What you return must match the data below exactly, minus any pictures.

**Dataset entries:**

# # # # #

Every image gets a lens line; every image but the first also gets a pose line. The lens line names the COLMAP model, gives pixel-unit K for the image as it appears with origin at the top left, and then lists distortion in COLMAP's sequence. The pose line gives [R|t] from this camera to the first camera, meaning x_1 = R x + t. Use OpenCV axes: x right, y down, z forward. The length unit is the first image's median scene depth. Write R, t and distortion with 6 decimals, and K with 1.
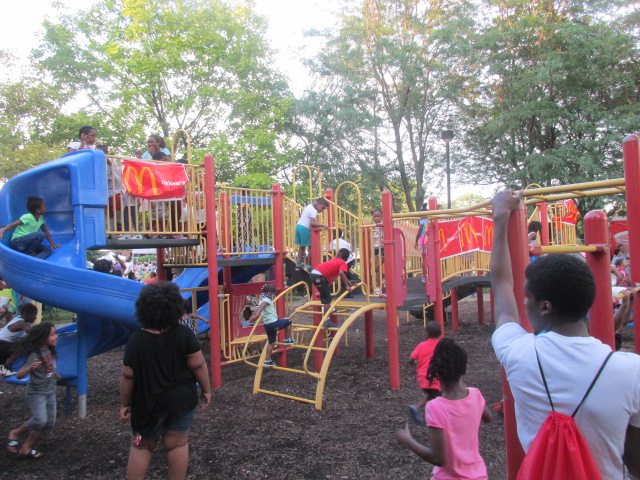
lens RADIAL K [[537.5, 0, 320.0], [0, 537.5, 240.0], [0, 0, 1]] dist [-0.007703, -0.013774]
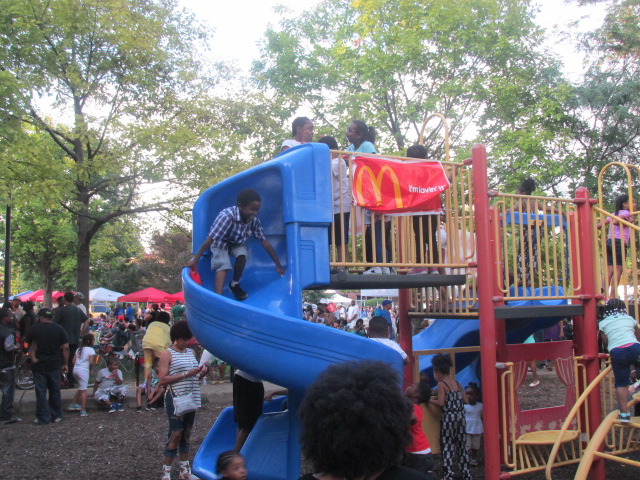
lens RADIAL K [[637.0, 0, 320.0], [0, 637.0, 240.0], [0, 0, 1]] dist [-0.016684, 0.003745]
pose [[0.921905, -0.017656, -0.387013, -0.042040], [-0.007429, 0.997972, -0.063226, 0.003021], [0.387344, 0.061163, 0.919904, 0.107738]]
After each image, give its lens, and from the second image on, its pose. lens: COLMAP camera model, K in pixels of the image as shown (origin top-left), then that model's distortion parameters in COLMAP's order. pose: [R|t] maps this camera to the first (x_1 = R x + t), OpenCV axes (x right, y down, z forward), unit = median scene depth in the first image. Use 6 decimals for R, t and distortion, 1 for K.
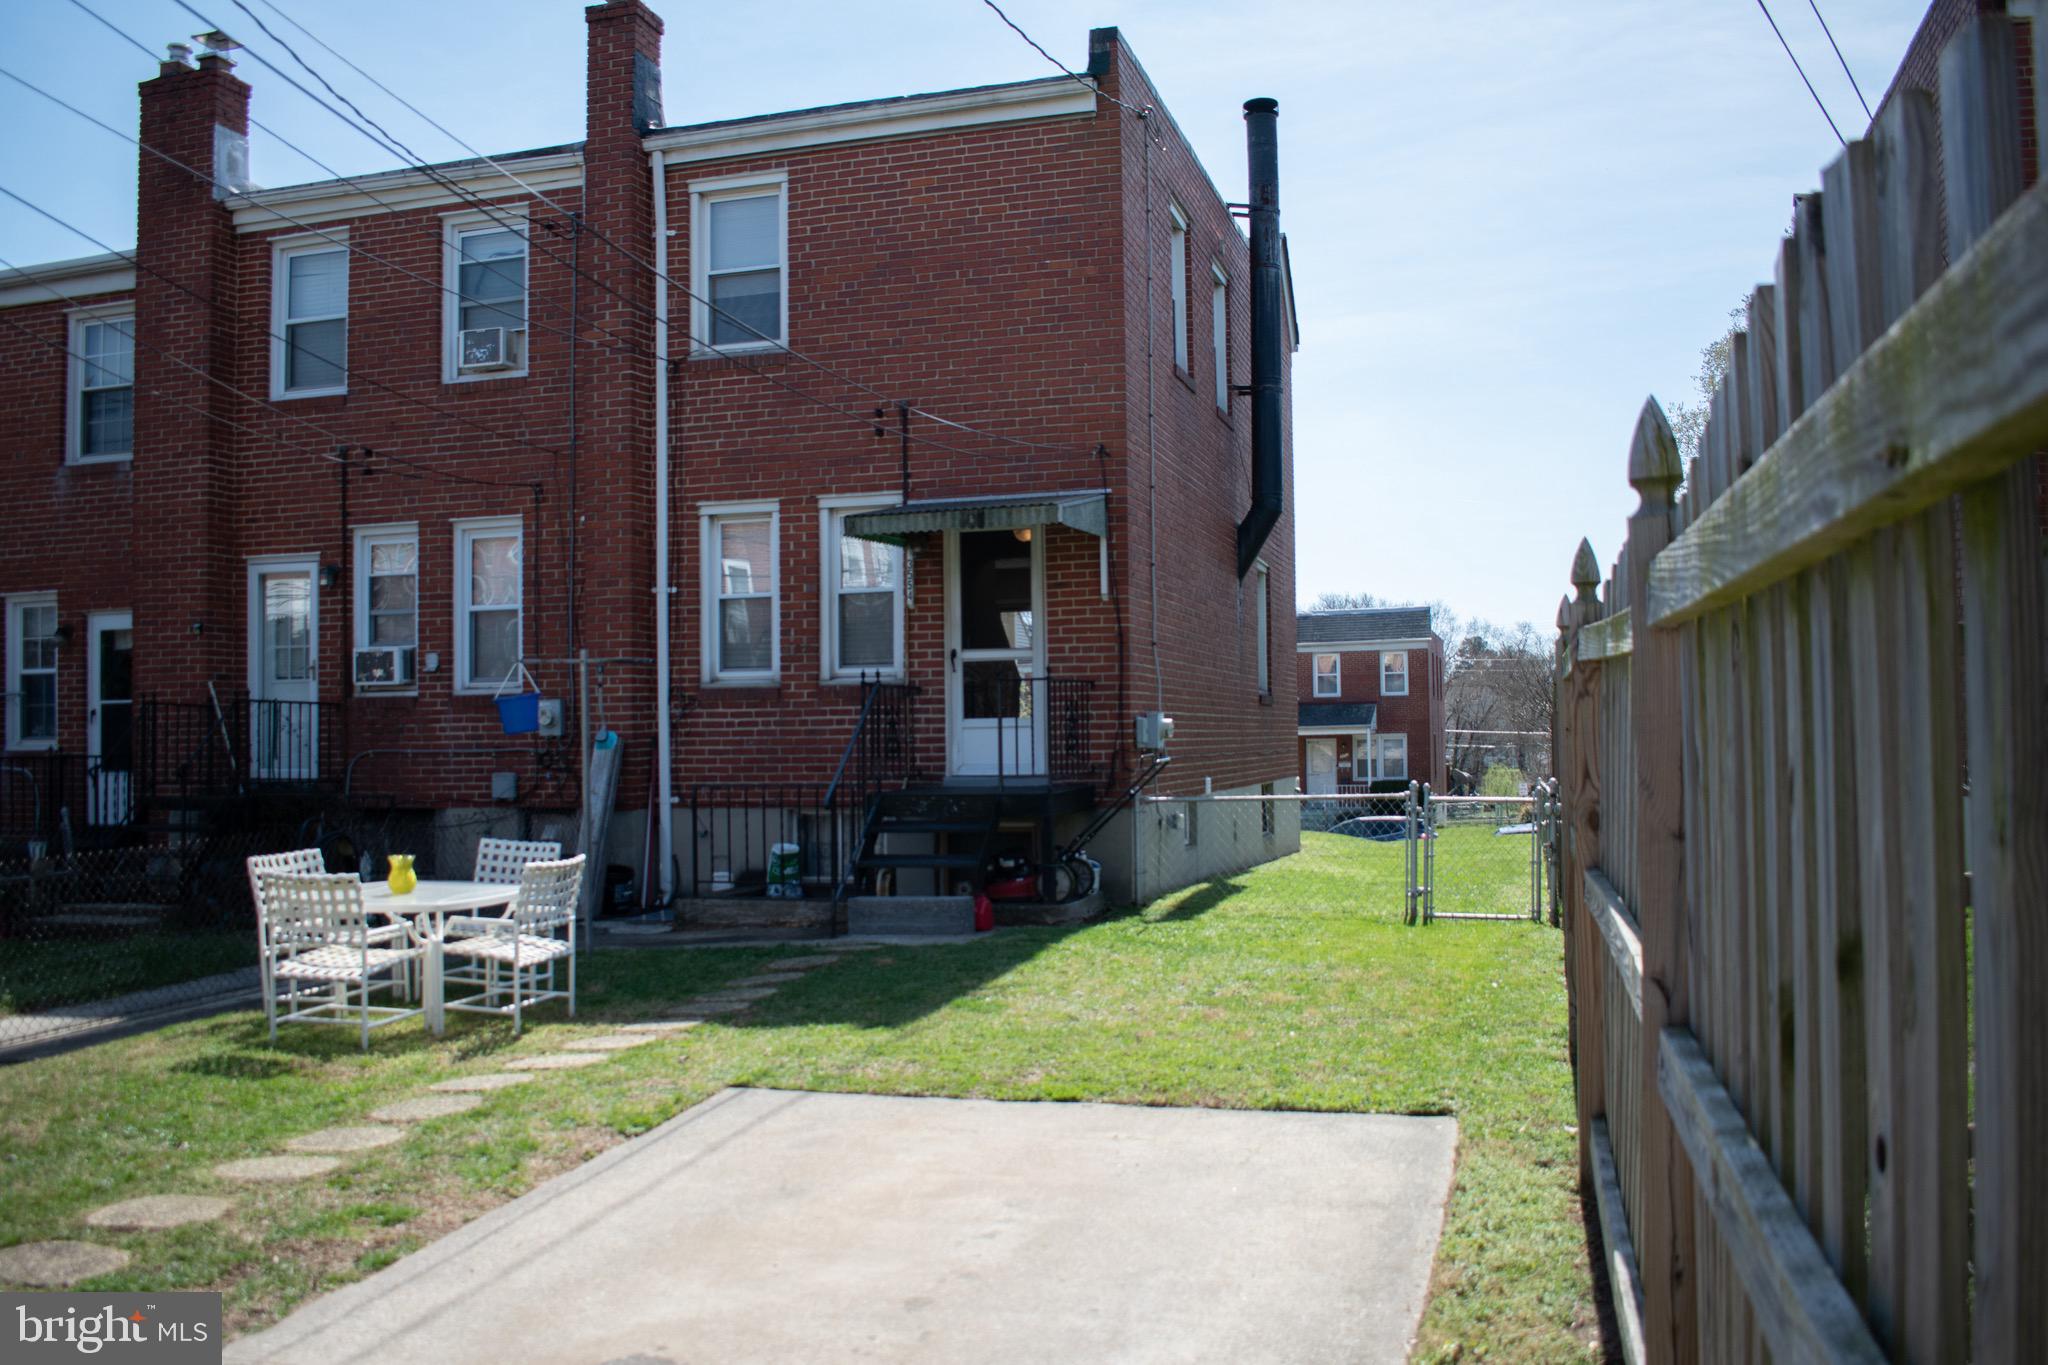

# # # # #

**Result:**
Every image gets a lens line; every image but the first also gets a pose line. The lens line names the COLMAP model, gives pixel-unit K for the image as it appears with origin at the top left, and then lists distortion in COLMAP's sequence. The pose line gives [R|t] from this camera to the first camera, meaning x_1 = R x + t. Use OpenCV axes: x right, y down, z forward. The length unit is the first image's median scene depth. Write R, t and distortion with 6 decimals, and K with 1.
lens RADIAL K [[537.5, 0, 320.0], [0, 537.5, 240.0], [0, 0, 1]] dist [-0.007703, -0.013774]
lens RADIAL K [[637.0, 0, 320.0], [0, 637.0, 240.0], [0, 0, 1]] dist [-0.016684, 0.003745]
pose [[0.921905, -0.017656, -0.387013, -0.042040], [-0.007429, 0.997972, -0.063226, 0.003021], [0.387344, 0.061163, 0.919904, 0.107738]]
After each image, give its lens, and from the second image on, its pose. lens: COLMAP camera model, K in pixels of the image as shown (origin top-left), then that model's distortion parameters in COLMAP's order. pose: [R|t] maps this camera to the first (x_1 = R x + t), OpenCV axes (x right, y down, z forward), unit = median scene depth in the first image. Use 6 decimals for R, t and distortion, 1 for K.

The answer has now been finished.